Essen/Gelsenkirchen. Ein Gelsenkirchener Erzieher wollte schwer erziehbare Jugendliche an der Costa Brava wieder auf den richtigen Weg bringen. Nun steht der Erzieher vor dem Landgericht Essen. Ihm wird vorgeworfen zwei Jugendliche sexuell missbraucht zu haben. Der 54-jährige Gelsenkirchener spricht von einer Intrige.

Letzte Rettung Spanien, Costa Brava. In seinem dortigen Anwesen sollten schwer erziehbare Jugendliche, für die es in deutschen Heimen keine Hilfe mehr gab, wieder auf den richtigen Weg gebracht werden. Aber an zwei 16-Jährigen soll sich der 54 Jahre alte Erzieher aus Gelsenkirchen vergangen haben. Vor dem Landgericht Essen wird ihm sexueller Missbrauch vorgeworfen.

Er weist die Vorwürfe zurück: „Zum sexuellen Missbrauch kann ich nichts sagen.
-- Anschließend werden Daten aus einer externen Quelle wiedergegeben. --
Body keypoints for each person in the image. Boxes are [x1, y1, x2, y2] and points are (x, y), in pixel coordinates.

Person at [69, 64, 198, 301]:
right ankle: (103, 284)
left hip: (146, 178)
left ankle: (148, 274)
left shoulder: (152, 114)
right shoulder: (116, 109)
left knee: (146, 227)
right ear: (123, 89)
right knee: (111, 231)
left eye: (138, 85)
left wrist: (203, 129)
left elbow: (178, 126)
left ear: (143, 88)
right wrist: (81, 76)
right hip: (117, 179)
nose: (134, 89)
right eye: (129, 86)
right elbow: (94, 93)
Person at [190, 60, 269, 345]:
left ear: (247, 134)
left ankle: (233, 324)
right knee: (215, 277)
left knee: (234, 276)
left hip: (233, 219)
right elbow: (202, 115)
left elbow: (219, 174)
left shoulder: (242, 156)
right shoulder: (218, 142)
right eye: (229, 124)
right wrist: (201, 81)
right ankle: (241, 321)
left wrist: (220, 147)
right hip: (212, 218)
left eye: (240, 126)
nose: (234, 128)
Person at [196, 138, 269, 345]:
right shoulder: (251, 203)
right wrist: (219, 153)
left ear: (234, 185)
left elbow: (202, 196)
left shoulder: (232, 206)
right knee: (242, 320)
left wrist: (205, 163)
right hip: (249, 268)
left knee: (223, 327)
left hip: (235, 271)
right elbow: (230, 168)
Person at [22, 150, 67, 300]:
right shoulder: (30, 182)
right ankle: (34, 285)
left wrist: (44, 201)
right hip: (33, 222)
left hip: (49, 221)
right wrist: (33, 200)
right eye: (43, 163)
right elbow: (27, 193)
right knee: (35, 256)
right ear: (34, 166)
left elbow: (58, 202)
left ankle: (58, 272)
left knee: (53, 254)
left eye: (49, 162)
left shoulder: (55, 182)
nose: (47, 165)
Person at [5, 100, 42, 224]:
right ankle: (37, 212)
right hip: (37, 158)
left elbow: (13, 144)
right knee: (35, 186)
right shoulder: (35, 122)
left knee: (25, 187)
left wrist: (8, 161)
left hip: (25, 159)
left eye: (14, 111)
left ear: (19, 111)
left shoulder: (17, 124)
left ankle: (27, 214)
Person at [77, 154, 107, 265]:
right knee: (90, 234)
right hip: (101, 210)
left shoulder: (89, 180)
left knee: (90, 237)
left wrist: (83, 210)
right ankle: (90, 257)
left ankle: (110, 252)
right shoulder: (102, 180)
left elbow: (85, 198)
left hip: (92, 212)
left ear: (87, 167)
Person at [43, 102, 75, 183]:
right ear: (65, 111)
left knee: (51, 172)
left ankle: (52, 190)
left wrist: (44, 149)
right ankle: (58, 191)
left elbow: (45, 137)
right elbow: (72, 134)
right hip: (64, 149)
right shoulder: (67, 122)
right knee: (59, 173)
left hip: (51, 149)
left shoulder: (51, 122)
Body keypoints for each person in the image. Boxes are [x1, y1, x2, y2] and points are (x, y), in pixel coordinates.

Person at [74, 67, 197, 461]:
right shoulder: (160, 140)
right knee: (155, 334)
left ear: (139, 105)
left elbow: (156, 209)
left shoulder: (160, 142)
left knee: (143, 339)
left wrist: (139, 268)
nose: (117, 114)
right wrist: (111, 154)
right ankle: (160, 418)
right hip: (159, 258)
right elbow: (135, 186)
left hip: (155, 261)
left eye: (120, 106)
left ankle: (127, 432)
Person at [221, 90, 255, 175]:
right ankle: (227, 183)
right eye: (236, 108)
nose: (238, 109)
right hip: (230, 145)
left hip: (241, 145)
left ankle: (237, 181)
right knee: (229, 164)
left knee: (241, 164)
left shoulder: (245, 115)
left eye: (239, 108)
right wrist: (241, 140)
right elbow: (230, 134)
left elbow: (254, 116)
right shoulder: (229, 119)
Nur: Ich war es nicht.“ Von einer Intrige spricht er. Die Jugendlichen seien von einer Frau, mit der er in Spanien zusammengearbeitet habe, zu der Lüge angestiftet worden. Außerdem hätte sich einer der Jungen davon erhofft, schneller zurück nach Deutschland zu kommen.
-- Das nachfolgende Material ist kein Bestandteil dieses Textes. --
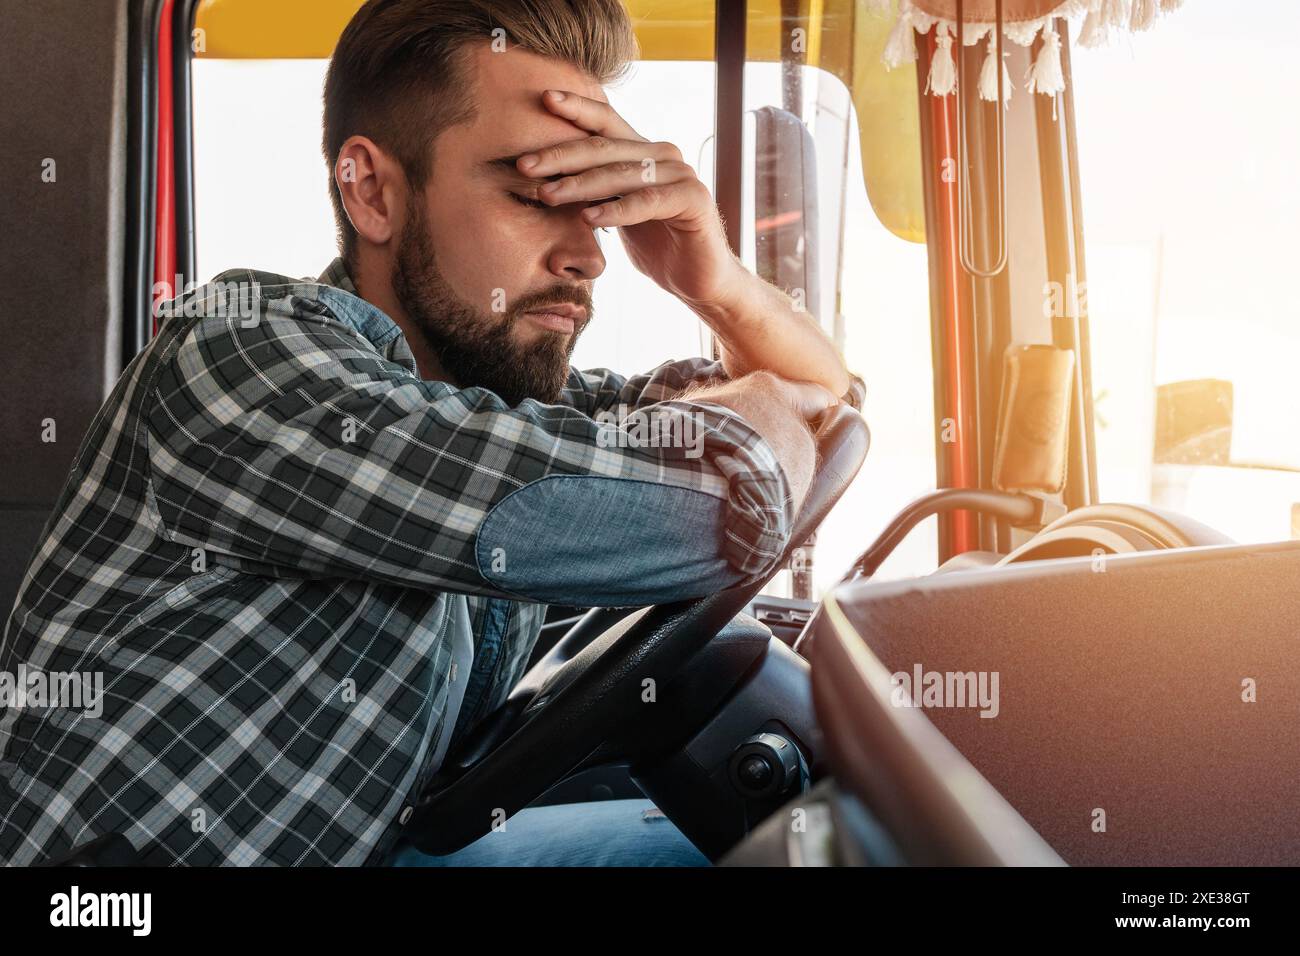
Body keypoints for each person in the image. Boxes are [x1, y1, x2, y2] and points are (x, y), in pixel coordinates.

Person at [0, 0, 858, 866]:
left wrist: (718, 285)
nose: (591, 254)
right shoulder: (242, 355)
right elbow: (716, 496)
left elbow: (821, 412)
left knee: (819, 842)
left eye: (598, 203)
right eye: (537, 194)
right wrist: (753, 437)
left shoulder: (488, 405)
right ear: (373, 190)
Vier Betreuer, fünf Jugendliche

Auslandspädagogik nennt sich das Projekt, das er zwischen 2001 und 2012 auf seinem 2500 Quadratmeter großen Anwesen an der Costa Brava praktizierte. Vier Betreuer, fünf Jugendliche – so sollte denen geholfen werden, die in Deutschland von keinem Heim mehr aufgenommen wurden.
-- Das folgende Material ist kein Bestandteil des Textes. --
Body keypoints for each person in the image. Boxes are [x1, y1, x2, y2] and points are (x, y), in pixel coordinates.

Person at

Erzieher hat der ehemalige Handballspieler gelernt. Bis 2001 habe er in Heimeinrichtungen gearbeitet. Er sei aber der Meinung, dass angesichts der Arbeitsbedingungen in deutschen Heimen den Jugendlichen nicht geholfen werde. Deshalb sei er 2001 nach Spanien gezogen. Mit zwei Einrichtungen der Jugendhilfe, die ihm die Kinder zuwiesen, hätte er zusammengearbeitet.

„Schwer erziehbar“ oder „problematisch“ will er die Jugendlichen nicht nennen; er sagt, sie seien „emotional vernachlässigt“. Sein pädagogisches „Konzept“: Verbot von Ablenkungen wie Internet und Fernsehen, Verbot von Süßigkeiten und Nutella. Außerdem mussten sie an seinem Haus und im Garten arbeiten, durften mit ihm, dem geprüften Tauchlehrer, auch im Meer tauchen.

Umzug nach Spanien

Ob sein Umzug nach Spanien an einer Verurteilung zur gleichen Zeit in Deutschland liegen könnte, wird er vor der V. Strafkammer am Montag nicht gefragt. 2001 hatte er Bewährung bekommen, nachdem er zwei Nachbarjungen sexuell missbraucht haben soll.

Auslöser des aktuellen Verfahrens waren spanische Ermittlungen. Nachdem ein anderer Jugendlicher ihm sexuellen Missbrauch vorwarf, kam er in Spanien für einen Tag in U-Haft. Das Verfahren wurde zwar schnell eingestellt, weil der Junge die Vorwürfe zurückzog.

Doch die Vertreter der deutschen Jugendhilfeeinrichtungen recherchierten vor Ort und hörten dabei von neuen Vorwürfen. In U-Haft kam der seit 2012 wieder in Gelsenkirchen lebende Mann im Mai. Da hatte die Justiz den Tipp bekommen, er packe seine Sachen für Ägypten.